I am totally at peace here. I visit it nearly every time I go to Dorset. It is a sanctuary, be it sunny, fog-bound or raining. It draws me there. Mushrooming is fantastic, mostly for boletes and amethyst deceivers. I once found a herd of juvenile frogs running through a patch of these purple mushrooms: a vision in miniature I will never forget. My father is buried in Stoke Abbott nearby, and I feel him with me here. WARNING – there are some brilliant rope swings all over the hill. The best ones reach out over a very precipitous drop and I have come a cropper on many a stale old rope here. It seems many have suffered injury too as snapped remnants of rope hang from many branches…
Is it private to you or do you let other people visit?
It’s owned by the National Trust but it is pretty quiet on the whole, as the parking spot is far from obvious. There is a strange fellow who wanders it. He has a huge beard, long hair, smashed glasses that he has taped up and strung – and he appears to be wearing a sack. He spectrally appeared once, but feet away from me and without a noise, while I was being amorous. It was somewhat embarrassing.
Is it important to you to have somewhere to escape from the hustle and bustle of life?
‘Important’ is an understatement. While I love London – any city in fact – for its frenetic pace and frantic ways, I pine for the countryside. Nature is my rebalance.
Is ‘getting back to nature’ an important consideration for you?
Nature is our default setting but we have been trained to wander so far away from it.
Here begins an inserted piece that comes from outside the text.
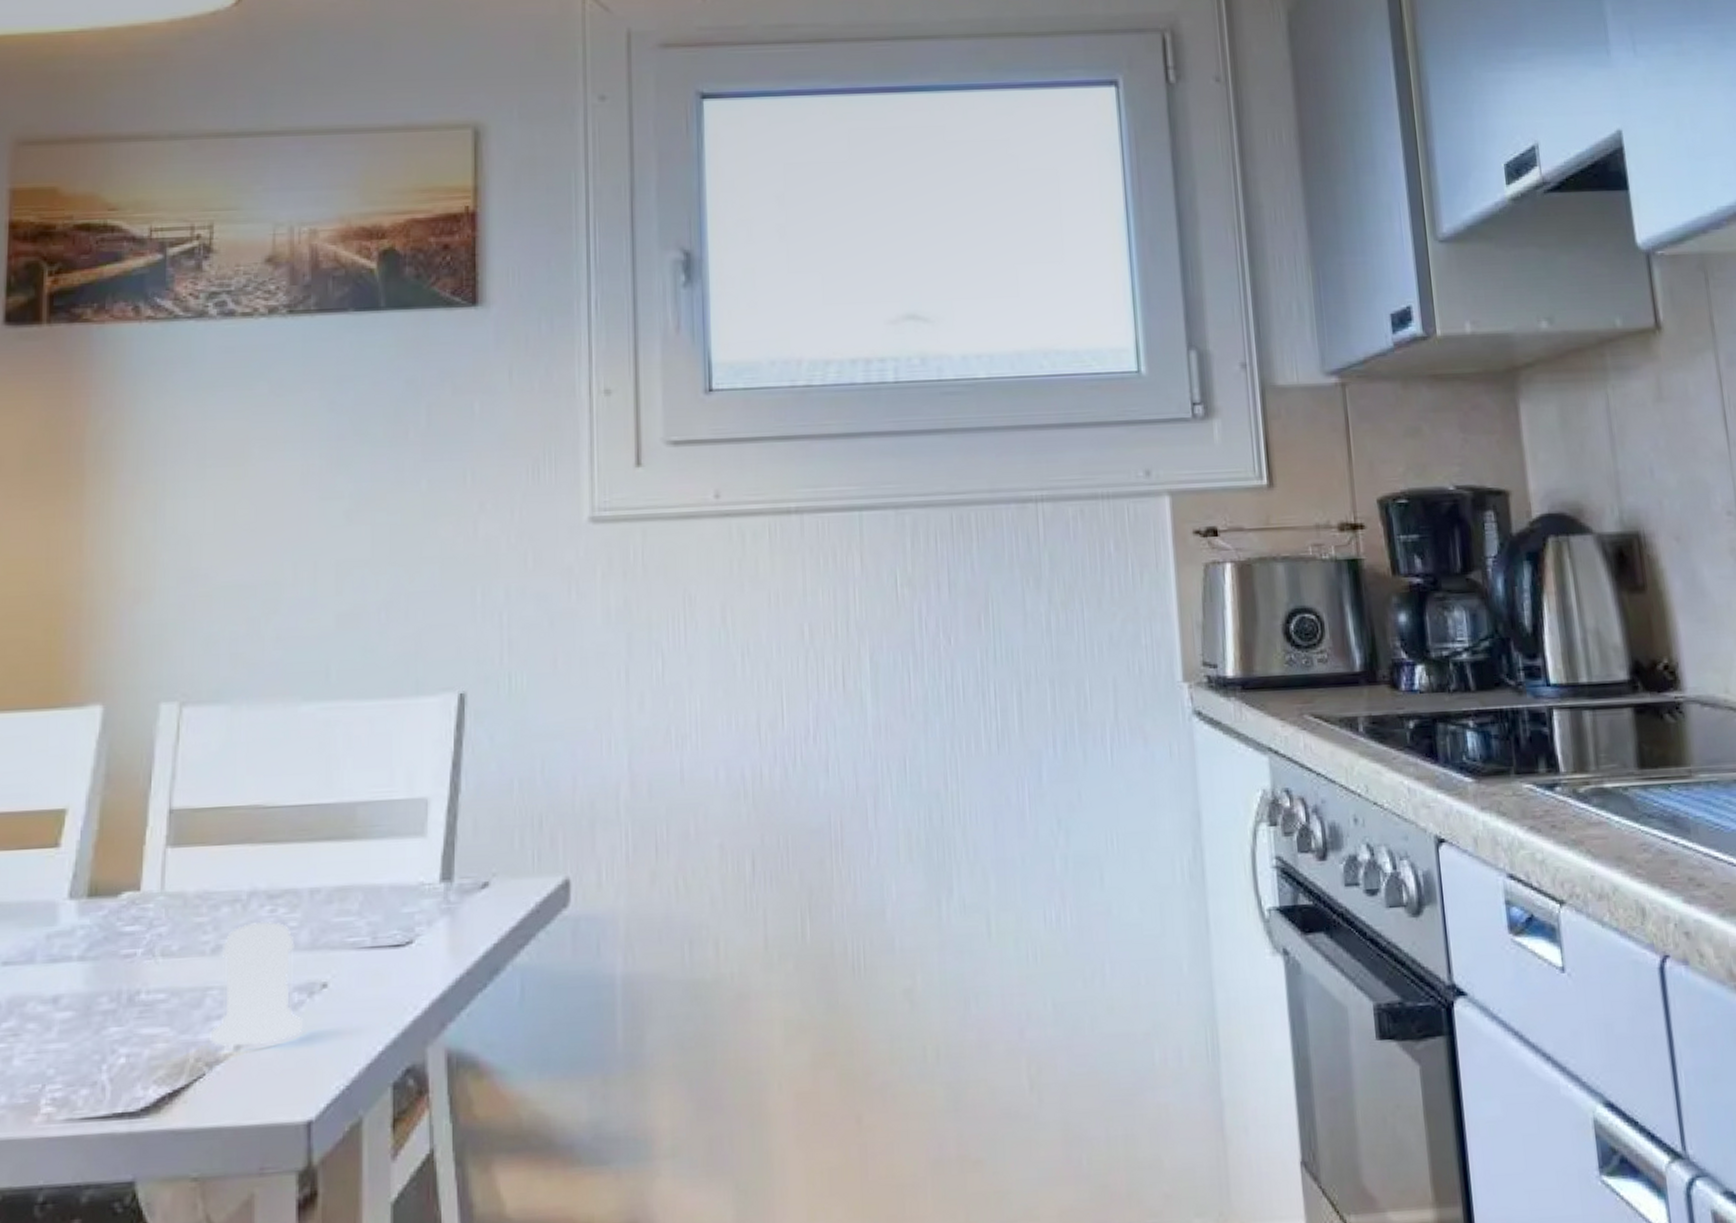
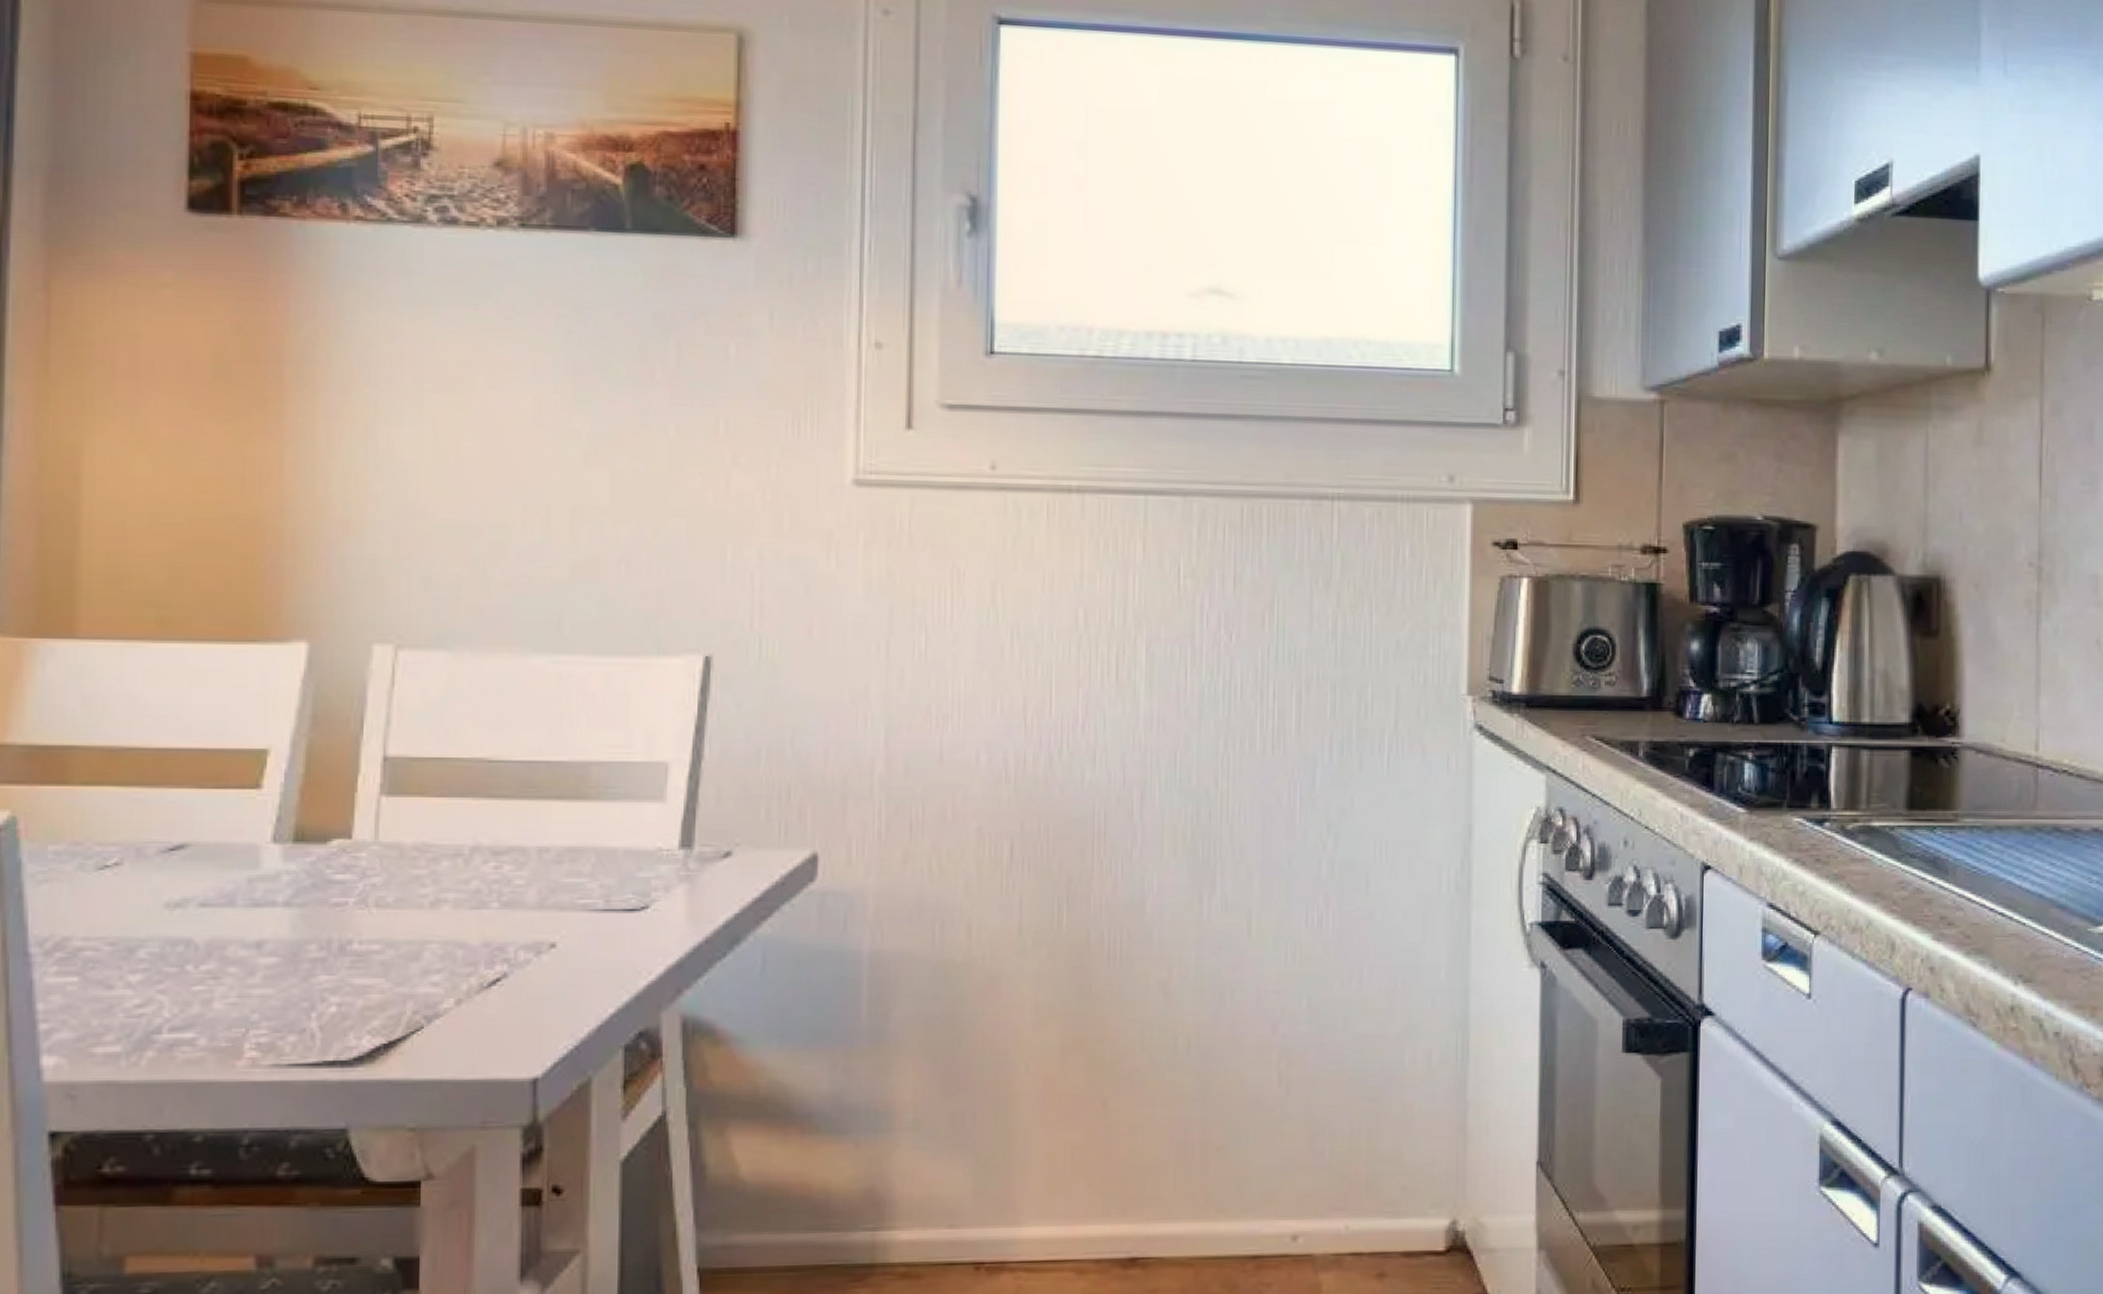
salt shaker: present [210,921,303,1046] -> none [429,877,529,1001]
We have depleted our senses and I find nature awakens mine. Mankind can only exist on earth because of nature and I worry about our haste to destroy it. What I find so odd is that while our houses are so often temples to nature – festooned with foliage-patterned wallpaper, bird cushions, whale teacups etc – we seem so quick to ignore nature in the fast pace of convenience. I wish we could all stop stroking our phones, look up and do everything we can to save our most precious asset.
What elements do you think make a perfect ‘hole-and-corner’?
Somewhere that feels like a den, however public it may be. Somewhere you can’t wait to get to. A special place that has special features within it. It could even be a pencil case! Something where whatever happens in it seems like second nature.
What do you like to listen to when you’re working?
While pouring a cider it may be Aretha Franklin; it could be JJ Cale while chopping the onions; Andrew Weatherall when prepping the fish; Grace Jones as I put out the cheeses; Fever Ray as I cork the wine. I am often distracted by Spotify when I should be handing things in on time!
What’s the best advice you’ve ever been given?
I’m a great believer in ‘seek and ye shall find’. As Goethe similarly proposed, when one is committed to an idea it will present itself in all manner of things you would otherwise have been blind to. My father, who lived a wonderfully broad and embroidered life, said to me shortly before he died, ‘All you really need to know is that you must always treat a goat farmer the same way you would a king.’ I took this to mean: don’t be snob and your life will be rich as a result.